The first migrant convicted of sex offences in Cologne on New Year’s Eve has received a suspended sentence and laughed at the court as he walked free.
Six months after the mass sexual assaults in Cologne on New Year’s Eve, German courts have finally sentenced a pair of men in connection with the crimes. The court in Cologne ruled Thursday that two men had sexually assaulted at least one woman on the night where women in Cologne had reported over 1000 cases of sexual assault and rape. The men, 21-year-old Iraqi migrant Hussein A. and a 26-year-old Algerian named Hassan T. were found guilty of aiding and abetting sexual assault and sentenced to a one-year suspended sentence allowing them to walk free from the court, the German Express reports.
According to the prosecution in the case the pair are said to have harassed girls who passed by them with Hussein A. being accused of trying to force himself on a woman, kissing her and licking her face outside of the Cologne cathedral where the majority of the sexual attacks took place.
Algerian Hassan T. is said to have made threatening gestures toward the young women and directly threatened two girls saying to them in broken English, “Give me the girl, give the girls – or death,” which the court considered an act of direct coercion.
According to one of the victims, a 27-year-old German woman, the men had taken photos with her and her friends outside of the cathedral and had then separated the women from each other, attempted to rob them and sexually assault them. The witness claimed that not only did the Iraqi lick her face but also touched her buttocks and genitals. While the court ruled for the sexual assault claims, they could find no evidence of attempted robbery.
The court heard further testimony that the men were a part of a group of around 20 young migrant males, though so far police have made little headway in locating an arresting the members of the group.

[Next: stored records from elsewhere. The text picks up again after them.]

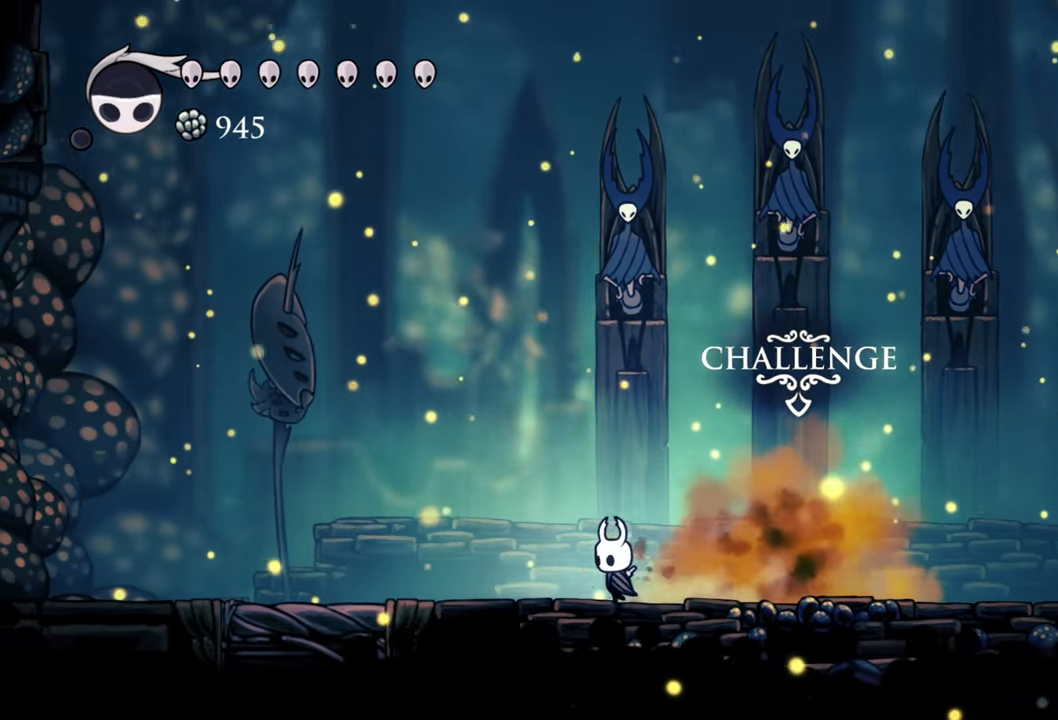
{"buttons": ["A"], "events": [[80, "DPAD_LEFT", "up"], [200, "A", "down"]]}
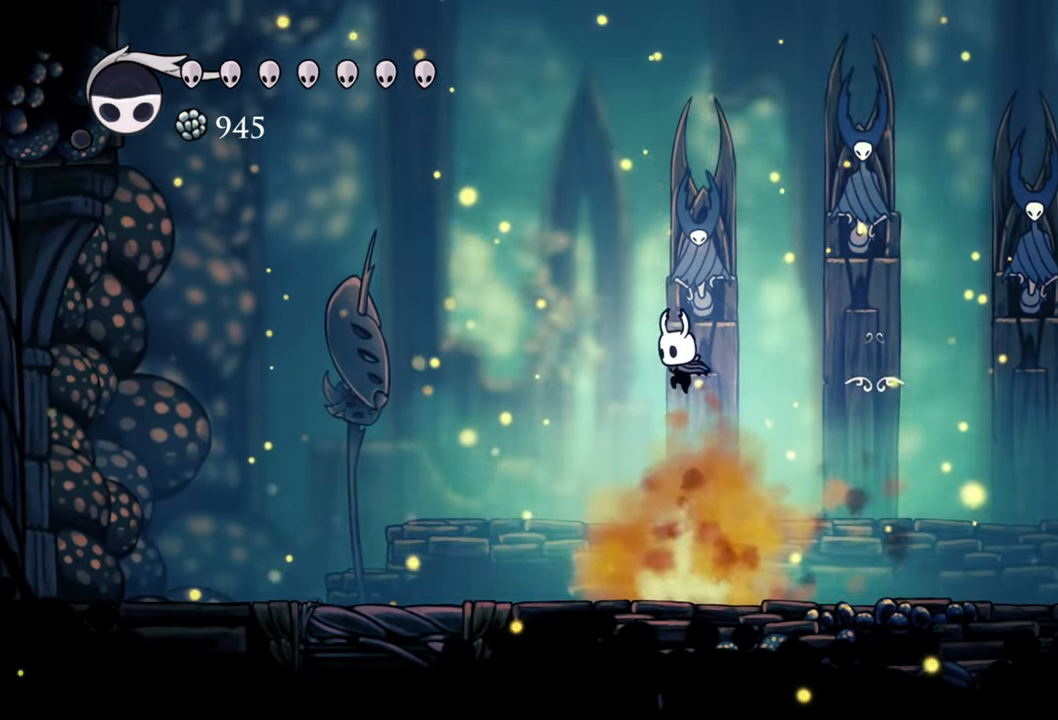
{"buttons": [], "events": [[460, "A", "up"]]}
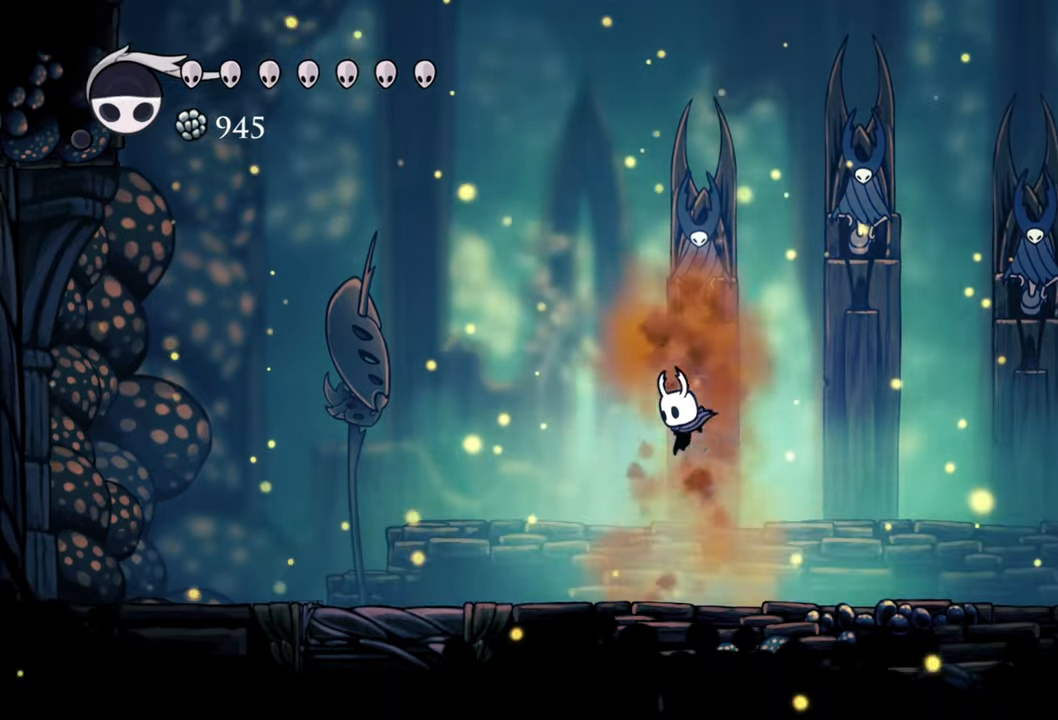
{"buttons": ["DPAD_RIGHT"], "events": [[420, "DPAD_RIGHT", "down"]]}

The judge in the case was clear in his ruling that he deemed the actions of the pair to have violated the women saying, “we see this as sexual assault.”
While the young Iraqi did express remorse after hearing the verdict saying via a translator, “I apologize for the things that have happened,” the Algerian Hassan T. showed the opposite of remorse when he left the courtroom as he laughed and smiled upon being set free on his one year suspended sentence.
The light sentences are unlikely to improve public perception of the justice system in Cologne. Many have accused the police in the city of covering up details of the crimes which has led more and more young people to adopt strong conservative views. Some even blame the handling of the Cologne sex attacks for the rapid rise in popularity of the anti-mass migration Alternative for Germany (AfD) party who have risen to be the third most popular party in many areas of the country.